SAN FRANCISCO--Hours after his shareholders approved the acquisition of his company by Hewlett-Packard (HWP), VeriFone chief executive Hatim Tyajbi predicted that together Internet commerce and smart cards will fundamentally change the way consumers spend their money.
"Electronic commerce is ready to explode," said Tyajbi, who becomes an HP executive vice president and will continue to run VeriFone as a separate subsidiary. "There is a convergence between Internet technology and smart card technology. We believe that smart cards and electronic purse schemes [for Net-based commerce] will truly change the way people live."
In five to seven years, smart cards will be pervasive in the United States, said Tyajbi, who is making consumer use of smart cards a key thrust of VeriFone's strategy.
Electronic cash, stowed on smart cards in what is known as "stored value," will be one driver of U.S. consumer acceptance of smart cards, he said. Loyalty programs--in which vendors such as airlines award points toward rewards for frequent customers--will be the other.
However, at least in the United States, e-cash trials of smart cards are closer to happening than similar efforts for loyalty programs. Tyajbi noted that 87 percent of all transactions are handled in cash, usually for less than $20, leaving room for smart card schemes for e-cash to grab market share.
"Our dream is that the ATM (automated teller machine) goes away or moves into the home," the VeriFone executive said.

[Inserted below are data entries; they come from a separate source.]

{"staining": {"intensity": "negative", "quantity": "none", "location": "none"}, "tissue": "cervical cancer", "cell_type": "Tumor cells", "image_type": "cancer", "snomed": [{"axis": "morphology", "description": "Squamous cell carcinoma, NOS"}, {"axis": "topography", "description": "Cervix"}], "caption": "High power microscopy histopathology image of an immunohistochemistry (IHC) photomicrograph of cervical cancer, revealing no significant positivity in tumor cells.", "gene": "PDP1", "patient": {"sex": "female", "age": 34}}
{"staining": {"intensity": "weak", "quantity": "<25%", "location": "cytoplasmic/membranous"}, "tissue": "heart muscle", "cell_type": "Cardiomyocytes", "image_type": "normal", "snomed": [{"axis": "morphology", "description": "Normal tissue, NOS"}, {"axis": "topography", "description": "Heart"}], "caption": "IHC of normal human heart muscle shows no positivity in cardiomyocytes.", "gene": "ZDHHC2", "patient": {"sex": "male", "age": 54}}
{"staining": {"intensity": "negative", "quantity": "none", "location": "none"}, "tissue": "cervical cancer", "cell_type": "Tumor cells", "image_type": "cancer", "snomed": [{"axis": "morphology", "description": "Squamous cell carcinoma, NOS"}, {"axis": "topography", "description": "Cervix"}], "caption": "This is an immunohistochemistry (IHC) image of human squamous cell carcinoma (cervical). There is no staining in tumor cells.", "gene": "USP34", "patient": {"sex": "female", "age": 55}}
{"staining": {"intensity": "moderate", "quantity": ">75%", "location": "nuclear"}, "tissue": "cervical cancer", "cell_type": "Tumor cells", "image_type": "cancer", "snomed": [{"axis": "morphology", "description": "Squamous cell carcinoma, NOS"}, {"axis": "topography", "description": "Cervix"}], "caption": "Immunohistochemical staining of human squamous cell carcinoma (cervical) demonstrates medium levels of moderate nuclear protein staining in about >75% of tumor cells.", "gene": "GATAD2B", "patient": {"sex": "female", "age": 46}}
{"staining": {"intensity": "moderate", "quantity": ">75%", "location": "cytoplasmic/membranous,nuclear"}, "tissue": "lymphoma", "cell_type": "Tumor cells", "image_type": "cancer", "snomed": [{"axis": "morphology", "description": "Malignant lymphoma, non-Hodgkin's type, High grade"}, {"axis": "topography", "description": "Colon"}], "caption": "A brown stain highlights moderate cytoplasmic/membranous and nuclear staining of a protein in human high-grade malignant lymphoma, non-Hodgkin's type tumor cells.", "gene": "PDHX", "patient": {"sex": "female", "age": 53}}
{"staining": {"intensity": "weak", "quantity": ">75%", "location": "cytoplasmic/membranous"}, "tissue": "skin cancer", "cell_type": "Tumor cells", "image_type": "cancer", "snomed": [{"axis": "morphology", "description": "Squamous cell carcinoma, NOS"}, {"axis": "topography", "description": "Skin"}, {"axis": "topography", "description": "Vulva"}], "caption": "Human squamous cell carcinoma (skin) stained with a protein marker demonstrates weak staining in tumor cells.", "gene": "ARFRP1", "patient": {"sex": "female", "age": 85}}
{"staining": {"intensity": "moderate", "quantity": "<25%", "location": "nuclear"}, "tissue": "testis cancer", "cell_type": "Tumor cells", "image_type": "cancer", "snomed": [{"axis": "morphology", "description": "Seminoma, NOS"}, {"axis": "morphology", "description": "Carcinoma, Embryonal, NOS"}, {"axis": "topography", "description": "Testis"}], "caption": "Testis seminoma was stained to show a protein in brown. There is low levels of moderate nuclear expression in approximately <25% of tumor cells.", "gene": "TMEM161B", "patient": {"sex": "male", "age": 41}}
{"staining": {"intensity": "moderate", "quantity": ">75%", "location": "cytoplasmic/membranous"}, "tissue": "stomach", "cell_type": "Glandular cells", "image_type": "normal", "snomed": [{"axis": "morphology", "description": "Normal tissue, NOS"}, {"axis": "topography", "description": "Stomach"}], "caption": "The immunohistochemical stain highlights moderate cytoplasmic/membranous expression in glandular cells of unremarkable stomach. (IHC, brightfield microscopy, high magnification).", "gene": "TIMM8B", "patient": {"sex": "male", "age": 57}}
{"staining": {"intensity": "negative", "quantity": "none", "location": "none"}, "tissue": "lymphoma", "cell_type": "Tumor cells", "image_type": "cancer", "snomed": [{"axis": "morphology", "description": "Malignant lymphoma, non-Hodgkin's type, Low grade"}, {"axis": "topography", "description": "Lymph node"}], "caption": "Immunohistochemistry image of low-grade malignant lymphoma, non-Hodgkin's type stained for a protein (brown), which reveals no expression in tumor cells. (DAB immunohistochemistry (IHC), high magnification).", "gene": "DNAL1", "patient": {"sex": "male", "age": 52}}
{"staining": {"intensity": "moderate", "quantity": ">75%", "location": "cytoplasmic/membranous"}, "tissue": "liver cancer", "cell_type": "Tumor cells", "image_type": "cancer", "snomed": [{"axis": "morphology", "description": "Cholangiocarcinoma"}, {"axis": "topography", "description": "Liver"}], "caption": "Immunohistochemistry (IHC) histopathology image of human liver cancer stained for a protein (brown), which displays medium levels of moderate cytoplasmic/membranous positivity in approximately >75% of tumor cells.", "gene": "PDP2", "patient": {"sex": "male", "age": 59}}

Last fall the company announced an initiative to get its Personal ATM devices into homes and a complementary strategy of getting neighborhood merchants in specific areas to upgrade their credit card swipe machines--which are VeriFone's main business--to handle smart cards with e-cash too.
With its new HP ownership, VeriFone is packaging itself as a "solutions" company that can provide hardware, software, and services to help banks and credit card processing firms expand their roles in electronic payments.
"We now have the ability to offer integrated payment solutions that nobody [else] in world can offer," said Tyajbi. "We aim to become the dominant payment-solution provider. This position is ours to lose."